→ Given passage:
+ + +

API data-science-education Apps || r Static-Generators

Comparing Website Generators Over Time

Introduction

This article is the follow-up of Retrieving And Scrapping Archived Data With The Wayback Machine. Here I will display some results from the scrapped archived web site https://www.staticgen.com/ at seven dates, starting from May 2014 to August 2019.

A remark on my own account

This blog entry is the first time that I am using RMarkdown for programming and displaying R code. I am not yet skilled how to do this. For instance I have included all code chunks even with my comments and some of my abandoned trials of programming code. This works well for me as a reminder and learning experience. I am not sure if this is valuable for other people as well or if its distracting because of an overload of information. Comments on this isssue are welcome.

The data for this article comes from the previous article, and I will load them with the following code chunk:

### Load dataset
sg_crawllist <- readRDS("../../../data/sg_crawllist.rds")
sg_data_collection <- readRDS("../../../data/sg_data_collection.rds")
sg_names <- readRDS("../../../data/sg_names.rds")
sg_data <- readRDS("../../../data/sg_data.rds")

Setup

knitr::opts_chunk$set(
        message = F,
        error = F,
        warning = F,
        comment = NA,
        highlight = T,
        prompt = T
        )
### Set the global option options(stringsAsFactors = FALSE) 
### inside a parent function and restore the option after the parent function exits
if (!require("xfun"))
        {install.packages("xfun", repos = 'http://cran.wu.ac.at/')
        library(xfun)}
## Loading required package: xfun
## 
## Attaching package: 'xfun'
## The following objects are masked from 'package:base':
## 
##     attr, isFALSE
xfun::stringsAsStrings()

### install and load some important packages
### https://github.com/tidyverse/tidyverse
if (!require("tidyverse"))
        {install.packages("tidyverse", repos = 'http://cran.wu.ac.at/')

+ + +

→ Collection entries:
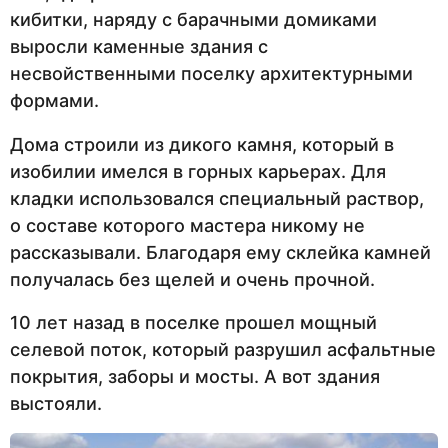
кибитки, наряду с барачными домиками
выросли каменные здания с
несвойственными поселку архитектурными
формами.
Дома строили из дикого камня, который в
изобилии имелся в горных карьерах. Для
кладки использовался специальный раствор,
о составе которого мастера никому не
рассказывали. Благодаря ему склейка камней
получалась без щелей и очень прочной.
10 лет назад в поселке прошел мощный
селевой поток, который разрушил асфальтные
покрытия, заборы и мосты. А вот здания
выстояли.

+ + +

→ Description of the task:
Pick up the article comparing website generators over time right after its last line and keep writing it.

→ Result of this exercise:
        library(tidyverse)}
## Loading required package: tidyverse
## ── Attaching packages ──────────────────────────────────────────────────────────── tidyverse 1.2.1 ──
## ✔ ggplot2 3.2.0     ✔ purrr   0.3.2
## ✔ tibble  2.1.3     ✔ dplyr   0.8.3
## ✔ tidyr   0.8.3     ✔ stringr 1.4.0
## ✔ readr   1.3.1     ✔ forcats 0.4.0
## ── Conflicts ─────────────────────────────────────────────────────────────── tidyverse_conflicts() ──
## ✖ dplyr::filter() masks stats::filter()
## ✖ dplyr::lag()    masks stats::lag()
# lubridate, for date/times.
if (!require("lubridate"))
        {install.packages("lubridate", repos = 'http://cran.wu.ac.at/')
        library(lubridate)}
## Loading required package: lubridate
## 
## Attaching package: 'lubridate'
## The following object is masked from 'package:base':
## 
##     date
# reshape2, restructure and aggregate data using melt and dcast
if (!require("reshape2"))
        {install.packages("reshape2", repos = 'http://cran.wu.ac.at/')
        library(reshape2)}
## Loading required package: reshape2
## 
## Attaching package: 'reshape2'
## The following object is masked from 'package:tidyr':
## 
##     smiths

Introduction

This article is the follow-up of Retrieving And Scrapping Archived Data With The Wayback Machine. Here I will display some results from the scrapped archived web site https://www.staticgen.com/ at seven dates, starting from May 2014 to August 2019. The data for this article comes from the previous article, and I will load them with the following code chunk:

My analysis will concentrate on three issues:

  1. Development of the number of static web site generators as displayed by the website https://www.staticgen.com/.
  2. Name of static website generators ranked by the number of stars for their repositories as a proxy for their popularity.
  3. Relative rankings of 18 website generators among each other at seven different dates.

Other data (the number of forks, open issues, and followers on twitter) are not analyzed. They have, in my opinion, only a weak relationship with the diffusion of the web site generator. Perhaps the exclusion of twitter followers needs more reflection:

  • The display of the number of twitter followers started only around 2019.
  • As today (2019-07-31) only 37 static website generators have a twitter account.
  • Even leading static website frameworks (e.g., Next.js) have no twitter account.
  • The number of followers results not only from the popularity of the generator but also from exciting and well-written tweeds.

Growth of the Popularity of Static Websites Generators

> sg_count = NULL
> for (i in 1:length(sg_data_collection)) {
+   sg_count[i] <- nrow(sg_data_collection[[i]])
+ }
> sg_quantity <- data.frame(cbind(sg_crawllist[2], sg_count))
> sg_quantity$datetime <- as_date(as.POSIXct(sg_quantity$datetime))
> names(sg_quantity) <- c("Date of Archived Websites", "Number of Static Generators")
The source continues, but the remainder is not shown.